The adsorbent raw materials are made from agricultural waste, nanomaterials, clays, graphene polymer materials, and ACs. Whereas commercially available ACs are more expensive than ACs prepared from agricultural waste materials.
CONCLUSION
Water contamination caused by toxic BPs has become one of the world's foremost significant environmental concerns. Several intriguing treatments for removing BPs from aqueous systems have been established, including adsorption, photocatalytic degradation, electrochemical approaches, and membrane technologies. Although there are several options for treating BPs, each has positive and negative impacts. Adsorption and photocatalysis have much potential in water treatment applications regarding cost-effectiveness and sustainable development. Adsorption techniques have been comprehensively investigated using low-cost adsorbents, surfactant-modified adsorbents, carbon-based adsorbents, and biological adsorbents. Several photocatalytic degradation support mechanisms have been studied for the eradication of BPs. Furthermore, it was reported that an adsorption-photocatalysis synergetic technique might significantly reduce BPs in wastewater compared to an individual approaches. Overall, the optimum ratio composite exhibits good adsorption and photocatalytic activity. This article reviewed the effectiveness and significance of adsorption, photocatalytic degradation, and the synergy between the two treatment methods for removing EDCs from aqueous environment.

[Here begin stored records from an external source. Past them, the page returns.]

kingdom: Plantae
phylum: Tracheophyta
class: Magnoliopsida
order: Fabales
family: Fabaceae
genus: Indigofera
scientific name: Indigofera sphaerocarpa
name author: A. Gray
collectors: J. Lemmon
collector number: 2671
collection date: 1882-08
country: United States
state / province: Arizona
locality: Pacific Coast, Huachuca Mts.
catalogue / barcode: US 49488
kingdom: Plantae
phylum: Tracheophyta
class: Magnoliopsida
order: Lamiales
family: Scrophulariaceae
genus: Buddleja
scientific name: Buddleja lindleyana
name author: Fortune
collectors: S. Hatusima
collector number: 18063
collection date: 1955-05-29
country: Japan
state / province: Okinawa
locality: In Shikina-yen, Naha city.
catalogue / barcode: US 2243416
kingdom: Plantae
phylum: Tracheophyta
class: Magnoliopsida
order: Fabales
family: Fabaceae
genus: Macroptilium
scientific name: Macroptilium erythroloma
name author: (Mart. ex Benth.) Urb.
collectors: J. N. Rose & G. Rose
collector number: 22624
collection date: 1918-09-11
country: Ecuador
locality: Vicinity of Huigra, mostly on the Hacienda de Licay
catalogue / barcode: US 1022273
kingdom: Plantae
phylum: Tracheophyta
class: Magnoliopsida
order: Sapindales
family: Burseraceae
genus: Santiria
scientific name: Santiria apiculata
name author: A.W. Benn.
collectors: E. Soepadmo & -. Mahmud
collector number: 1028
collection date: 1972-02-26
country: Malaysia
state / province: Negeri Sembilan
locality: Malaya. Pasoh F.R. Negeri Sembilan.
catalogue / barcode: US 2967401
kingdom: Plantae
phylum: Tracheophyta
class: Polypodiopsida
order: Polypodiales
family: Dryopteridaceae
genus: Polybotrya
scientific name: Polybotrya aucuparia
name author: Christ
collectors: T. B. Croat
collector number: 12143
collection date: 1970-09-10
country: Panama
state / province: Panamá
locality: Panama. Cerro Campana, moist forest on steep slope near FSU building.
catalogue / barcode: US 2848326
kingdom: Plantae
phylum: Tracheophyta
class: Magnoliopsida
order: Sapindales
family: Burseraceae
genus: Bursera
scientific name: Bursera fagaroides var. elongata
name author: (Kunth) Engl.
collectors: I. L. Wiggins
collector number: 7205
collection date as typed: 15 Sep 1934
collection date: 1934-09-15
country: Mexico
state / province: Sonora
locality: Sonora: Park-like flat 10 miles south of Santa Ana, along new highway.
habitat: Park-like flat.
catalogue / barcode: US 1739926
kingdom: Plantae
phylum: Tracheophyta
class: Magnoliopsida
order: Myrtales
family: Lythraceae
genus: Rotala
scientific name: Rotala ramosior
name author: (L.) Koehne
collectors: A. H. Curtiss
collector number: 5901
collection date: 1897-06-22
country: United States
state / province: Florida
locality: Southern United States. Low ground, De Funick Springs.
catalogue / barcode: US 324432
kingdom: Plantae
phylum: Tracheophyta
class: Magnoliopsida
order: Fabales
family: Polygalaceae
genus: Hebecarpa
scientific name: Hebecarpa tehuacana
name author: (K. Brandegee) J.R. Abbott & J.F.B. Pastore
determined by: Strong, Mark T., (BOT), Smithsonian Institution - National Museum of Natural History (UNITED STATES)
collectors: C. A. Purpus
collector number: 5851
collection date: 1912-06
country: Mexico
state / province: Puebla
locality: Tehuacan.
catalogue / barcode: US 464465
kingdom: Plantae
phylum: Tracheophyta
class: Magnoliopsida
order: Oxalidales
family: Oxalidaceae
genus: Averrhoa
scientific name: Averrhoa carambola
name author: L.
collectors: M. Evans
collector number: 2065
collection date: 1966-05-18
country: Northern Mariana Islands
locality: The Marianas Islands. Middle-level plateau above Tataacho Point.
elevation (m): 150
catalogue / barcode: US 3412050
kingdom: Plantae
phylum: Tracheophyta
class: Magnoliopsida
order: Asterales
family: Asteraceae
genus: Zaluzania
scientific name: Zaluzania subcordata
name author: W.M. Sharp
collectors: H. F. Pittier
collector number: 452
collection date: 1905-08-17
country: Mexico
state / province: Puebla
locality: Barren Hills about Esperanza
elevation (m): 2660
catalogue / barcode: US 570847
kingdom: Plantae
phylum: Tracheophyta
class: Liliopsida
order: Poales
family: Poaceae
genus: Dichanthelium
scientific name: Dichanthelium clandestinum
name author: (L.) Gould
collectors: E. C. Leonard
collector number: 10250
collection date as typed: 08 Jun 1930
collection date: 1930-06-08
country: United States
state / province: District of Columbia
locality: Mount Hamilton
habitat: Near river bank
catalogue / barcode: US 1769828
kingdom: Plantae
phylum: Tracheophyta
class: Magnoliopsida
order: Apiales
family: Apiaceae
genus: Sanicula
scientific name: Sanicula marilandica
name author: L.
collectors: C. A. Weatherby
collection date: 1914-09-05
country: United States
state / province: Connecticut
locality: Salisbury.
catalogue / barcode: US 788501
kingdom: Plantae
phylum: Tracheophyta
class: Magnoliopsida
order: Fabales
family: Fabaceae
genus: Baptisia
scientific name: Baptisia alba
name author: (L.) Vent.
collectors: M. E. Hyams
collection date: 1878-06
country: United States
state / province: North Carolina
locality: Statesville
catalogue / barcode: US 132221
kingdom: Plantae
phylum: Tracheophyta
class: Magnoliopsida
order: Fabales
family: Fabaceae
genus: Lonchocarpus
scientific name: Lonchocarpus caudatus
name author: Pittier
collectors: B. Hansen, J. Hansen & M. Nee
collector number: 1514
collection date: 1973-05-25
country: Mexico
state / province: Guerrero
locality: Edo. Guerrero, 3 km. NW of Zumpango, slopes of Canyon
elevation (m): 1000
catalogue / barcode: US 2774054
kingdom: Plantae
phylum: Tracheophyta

Although these methods can treat BP's effluent, the appropriate one depends on several factors, notably the initial concentration, financial investment, industrial performance, maintenance cost, and ecological impact (Massoud et al. 2009).
DATA AVAILABILITY STATEMENT
All relevant data are included in the paper or its Supplementary Information.
CONFLICT OF INTEREST
The authors declare there is no conflict.